■ Material provided
BEGIN
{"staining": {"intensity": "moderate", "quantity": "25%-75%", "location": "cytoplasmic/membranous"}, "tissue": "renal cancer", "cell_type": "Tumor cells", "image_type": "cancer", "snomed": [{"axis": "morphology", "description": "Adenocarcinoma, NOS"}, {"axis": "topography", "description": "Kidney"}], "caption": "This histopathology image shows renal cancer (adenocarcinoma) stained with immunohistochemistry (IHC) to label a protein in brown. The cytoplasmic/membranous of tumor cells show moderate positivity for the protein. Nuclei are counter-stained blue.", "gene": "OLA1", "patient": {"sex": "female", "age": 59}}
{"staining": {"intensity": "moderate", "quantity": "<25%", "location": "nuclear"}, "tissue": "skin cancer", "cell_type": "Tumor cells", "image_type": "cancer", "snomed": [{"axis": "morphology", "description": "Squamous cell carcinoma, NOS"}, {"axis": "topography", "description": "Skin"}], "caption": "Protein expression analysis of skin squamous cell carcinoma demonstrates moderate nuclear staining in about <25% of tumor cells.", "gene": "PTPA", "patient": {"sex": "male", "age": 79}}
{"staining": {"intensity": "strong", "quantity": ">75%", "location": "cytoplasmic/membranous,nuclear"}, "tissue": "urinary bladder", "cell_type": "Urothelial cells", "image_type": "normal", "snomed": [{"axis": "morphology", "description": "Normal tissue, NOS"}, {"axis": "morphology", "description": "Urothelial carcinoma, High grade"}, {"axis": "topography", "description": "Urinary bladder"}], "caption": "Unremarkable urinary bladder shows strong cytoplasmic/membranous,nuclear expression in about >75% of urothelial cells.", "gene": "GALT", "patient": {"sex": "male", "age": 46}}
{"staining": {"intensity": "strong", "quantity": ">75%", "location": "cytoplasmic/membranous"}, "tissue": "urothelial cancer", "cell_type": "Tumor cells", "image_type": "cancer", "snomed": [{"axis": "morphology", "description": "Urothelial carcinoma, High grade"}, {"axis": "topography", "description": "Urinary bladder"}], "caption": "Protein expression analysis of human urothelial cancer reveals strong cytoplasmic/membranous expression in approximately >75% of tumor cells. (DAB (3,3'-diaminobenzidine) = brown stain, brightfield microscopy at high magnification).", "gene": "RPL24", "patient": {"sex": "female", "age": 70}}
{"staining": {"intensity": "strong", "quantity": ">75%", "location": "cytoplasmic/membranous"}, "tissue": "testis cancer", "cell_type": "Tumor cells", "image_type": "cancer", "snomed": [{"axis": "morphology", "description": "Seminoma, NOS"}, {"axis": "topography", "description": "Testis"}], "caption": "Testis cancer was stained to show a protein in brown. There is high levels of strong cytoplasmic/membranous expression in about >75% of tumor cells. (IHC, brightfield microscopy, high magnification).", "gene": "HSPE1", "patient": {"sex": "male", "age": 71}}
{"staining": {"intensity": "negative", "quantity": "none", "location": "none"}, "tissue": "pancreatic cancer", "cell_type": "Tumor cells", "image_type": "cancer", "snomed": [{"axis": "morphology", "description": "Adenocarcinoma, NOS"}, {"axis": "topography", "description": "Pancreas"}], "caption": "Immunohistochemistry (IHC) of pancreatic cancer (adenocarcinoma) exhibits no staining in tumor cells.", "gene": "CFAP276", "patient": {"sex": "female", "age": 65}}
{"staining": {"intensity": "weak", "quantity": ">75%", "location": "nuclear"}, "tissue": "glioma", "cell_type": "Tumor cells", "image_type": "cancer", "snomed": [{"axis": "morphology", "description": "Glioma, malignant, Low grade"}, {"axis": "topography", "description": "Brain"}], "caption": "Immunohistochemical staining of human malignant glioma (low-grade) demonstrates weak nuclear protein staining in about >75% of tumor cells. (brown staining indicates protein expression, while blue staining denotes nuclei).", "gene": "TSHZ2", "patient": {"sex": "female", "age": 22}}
END
■ Required work
Hand back the whole listing, exactly as it is.

■ Answer section
{"staining": {"intensity": "moderate", "quantity": "25%-75%", "location": "cytoplasmic/membranous"}, "tissue": "renal cancer", "cell_type": "Tumor cells", "image_type": "cancer", "snomed": [{"axis": "morphology", "description": "Adenocarcinoma, NOS"}, {"axis": "topography", "description": "Kidney"}], "caption": "This histopathology image shows renal cancer (adenocarcinoma) stained with immunohistochemistry (IHC) to label a protein in brown. The cytoplasmic/membranous of tumor cells show moderate positivity for the protein. Nuclei are counter-stained blue.", "gene": "OLA1", "patient": {"sex": "female", "age": 59}}
{"staining": {"intensity": "moderate", "quantity": "<25%", "location": "nuclear"}, "tissue": "skin cancer", "cell_type": "Tumor cells", "image_type": "cancer", "snomed": [{"axis": "morphology", "description": "Squamous cell carcinoma, NOS"}, {"axis": "topography", "description": "Skin"}], "caption": "Protein expression analysis of skin squamous cell carcinoma demonstrates moderate nuclear staining in about <25% of tumor cells.", "gene": "PTPA", "patient": {"sex": "male", "age": 79}}
{"staining": {"intensity": "strong", "quantity": ">75%", "location": "cytoplasmic/membranous,nuclear"}, "tissue": "urinary bladder", "cell_type": "Urothelial cells", "image_type": "normal", "snomed": [{"axis": "morphology", "description": "Normal tissue, NOS"}, {"axis": "morphology", "description": "Urothelial carcinoma, High grade"}, {"axis": "topography", "description": "Urinary bladder"}], "caption": "Unremarkable urinary bladder shows strong cytoplasmic/membranous,nuclear expression in about >75% of urothelial cells.", "gene": "GALT", "patient": {"sex": "male", "age": 46}}
{"staining": {"intensity": "strong", "quantity": ">75%", "location": "cytoplasmic/membranous"}, "tissue": "urothelial cancer", "cell_type": "Tumor cells", "image_type": "cancer", "snomed": [{"axis": "morphology", "description": "Urothelial carcinoma, High grade"}, {"axis": "topography", "description": "Urinary bladder"}], "caption": "Protein expression analysis of human urothelial cancer reveals strong cytoplasmic/membranous expression in approximately >75% of tumor cells. (DAB (3,3'-diaminobenzidine) = brown stain, brightfield microscopy at high magnification).", "gene": "RPL24", "patient": {"sex": "female", "age": 70}}
{"staining": {"intensity": "strong", "quantity": ">75%", "location": "cytoplasmic/membranous"}, "tissue": "testis cancer", "cell_type": "Tumor cells", "image_type": "cancer", "snomed": [{"axis": "morphology", "description": "Seminoma, NOS"}, {"axis": "topography", "description": "Testis"}], "caption": "Testis cancer was stained to show a protein in brown. There is high levels of strong cytoplasmic/membranous expression in about >75% of tumor cells. (IHC, brightfield microscopy, high magnification).", "gene": "HSPE1", "patient": {"sex": "male", "age": 71}}
{"staining": {"intensity": "negative", "quantity": "none", "location": "none"}, "tissue": "pancreatic cancer", "cell_type": "Tumor cells", "image_type": "cancer", "snomed": [{"axis": "morphology", "description": "Adenocarcinoma, NOS"}, {"axis": "topography", "description": "Pancreas"}], "caption": "Immunohistochemistry (IHC) of pancreatic cancer (adenocarcinoma) exhibits no staining in tumor cells.", "gene": "CFAP276", "patient": {"sex": "female", "age": 65}}
{"staining": {"intensity": "weak", "quantity": ">75%", "location": "nuclear"}, "tissue": "glioma", "cell_type": "Tumor cells", "image_type": "cancer", "snomed": [{"axis": "morphology", "description": "Glioma, malignant, Low grade"}, {"axis": "topography", "description": "Brain"}], "caption": "Immunohistochemical staining of human malignant glioma (low-grade) demonstrates weak nuclear protein staining in about >75% of tumor cells. (brown staining indicates protein expression, while blue staining denotes nuclei).", "gene": "TSHZ2", "patient": {"sex": "female", "age": 22}}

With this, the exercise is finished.